Reforming health care is not a matter of paying for all Americans to access our chaotic, expensive health care system. According to the government report The Costs of Inaction: The Urgent Need for Health Reform, in 2007, 40% of obese adults weren't advised about exercise, and nearly half of children weren't routinely taught about healthful eating. Something has happened to our commitment to prevention. Consider the person with diabetes who can't get coverage for self-management and weight-loss coaching but is covered for a leg amputation caused by uncontrolled hyperglycemia.
Clinicians shouldn't have to be convinced of the need for health care reform. On April 14 the Center for American Progress released a report on how reform will affect physicians, nurses, and other providers. The center also sponsored a reaction panel that included the American Medical Association, the American College of Physicians, the American Academy of Physician Assistants, and the American Academy of Nursing, which I represented. I used the opportunity to focus on how nurses can help to build the infrastructure we'll need if we're to shift from an emphasis on acute care to one on health promotion, chronic care management, and primary care. Take the following examples.
Childbirthing centers. There are already more than 120 childbirthing centers nationwide operating with nurse midwives (in collaboration with physicians and hospitals) that have excellent clinical and financial outcomes.
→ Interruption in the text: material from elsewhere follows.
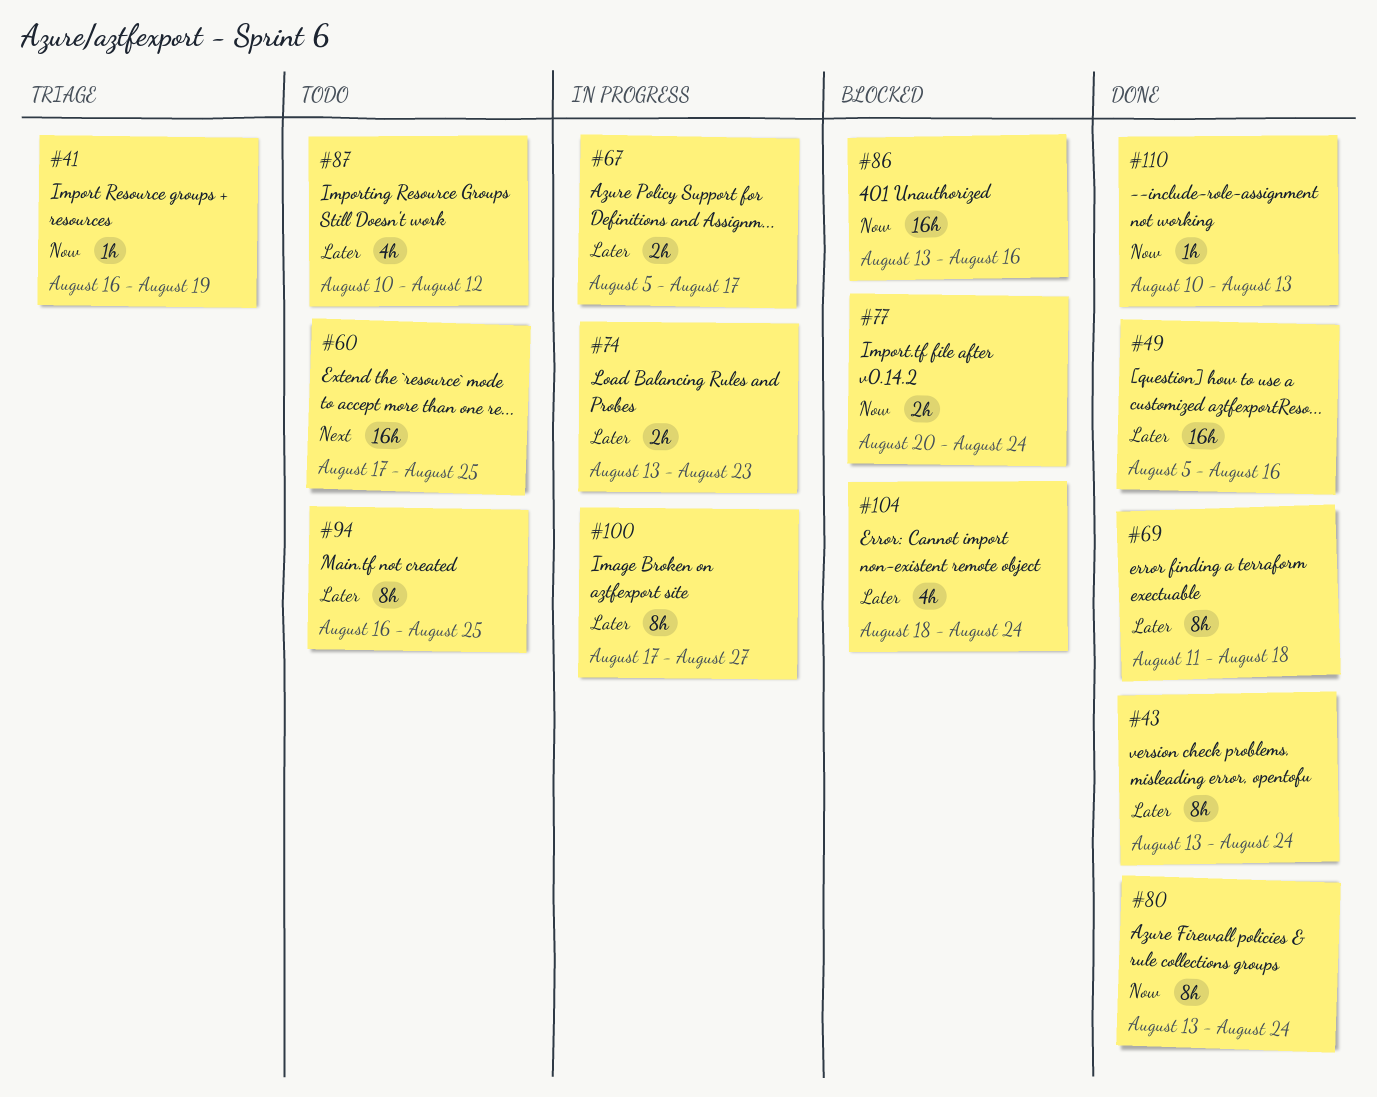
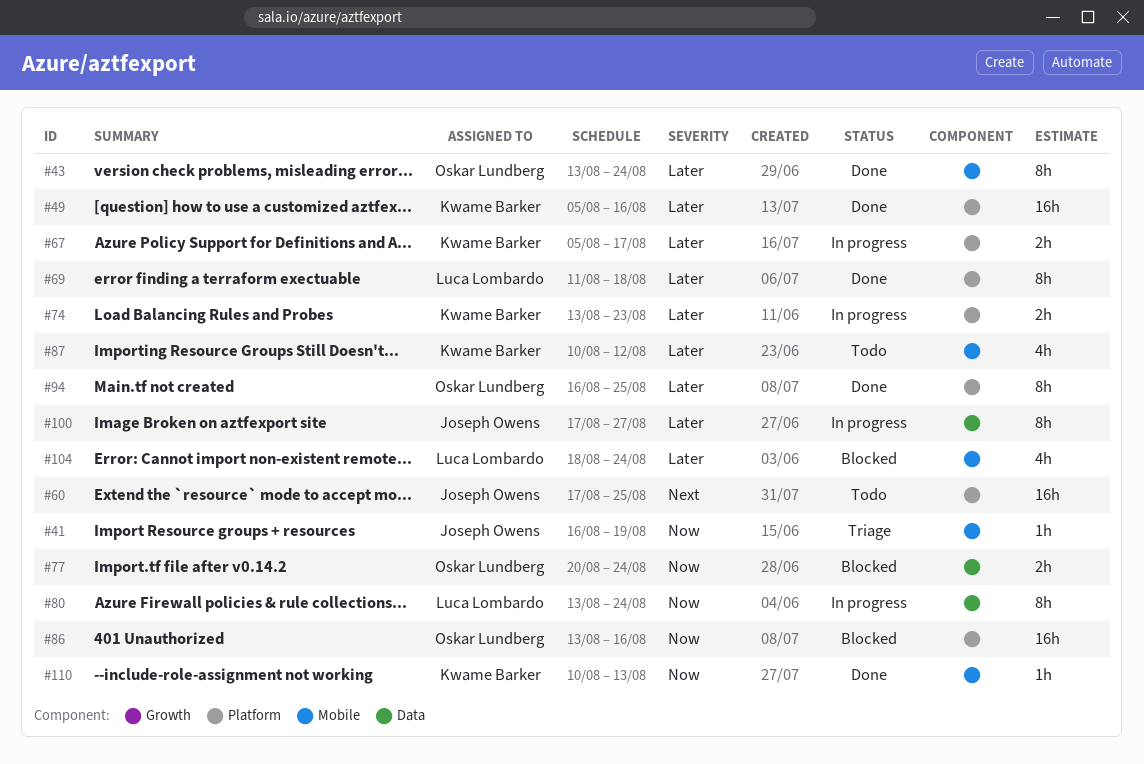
#80, status: Done -> In progress
#94, status: Todo -> Done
According to testimony presented in April by Ruth Watson Lubic, nurse midwife and founder of the Washington, DC, Family Health and Birth Center, to the DC Council Committee on Health, this model of care could save Medicaid alone almost $13 billion a year if it were the nation's frontline maternity service. We need funding to extend this childbirthing network, and we must reverse the Centers for Medicare and Medicaid Services' denial of payment of a "facility fee"-which hospitals continue to receive-to these centers.
Nurse-managed health care centers are another way to meet the need for community primary care services. The formation of these centers was supported in large part by grants to schools of nursing from the Health Resources and Services Administration to serve disadvantaged populations. Yet many cannot become a federally qualified health center (FQHC) because they're governed by university boards and therefore don't meet the requirement that 51% of FQHC governing boards consist of consumers. In addition, inadequate payment for NPs' services and managed care organizations' refusal to accept NP credentials as valid continue to be concerns.
Transitional care models. A study by Jencks and colleagues in the April 1 New England Journal of Medicine reported a 20% hospital readmission rate within 30 days of discharge among patients on Medicare. This is costly for Medicare and for the patient and family. Nurse researcher Mary Naylor has developed a model of care that uses advanced practice nurses to coordinate patients' transition from hospital to home. Such a model reduces 30-day mortality rates and saves Medicare more than $5,000 per patient. AARP has called on the government to include a transitional care benefit under Medicare.
We also have data on practices such as Transforming Care at the Bedside that can make acute care safer and more efficient. (For more information on nurse-led innovations, go to http://www.aannet.org%2fedgerunners). Nurses won't like everything that may be included in health care reform legislation, but we must be careful not to undermine progress. We should work to ensure that any reform effort removes the barriers to nurses' contributing to cost-effective health promotion. I urge you to speak to policymakers, friends, neighbors, and colleagues and lend your support to this opportunity to fix a system we know is broken.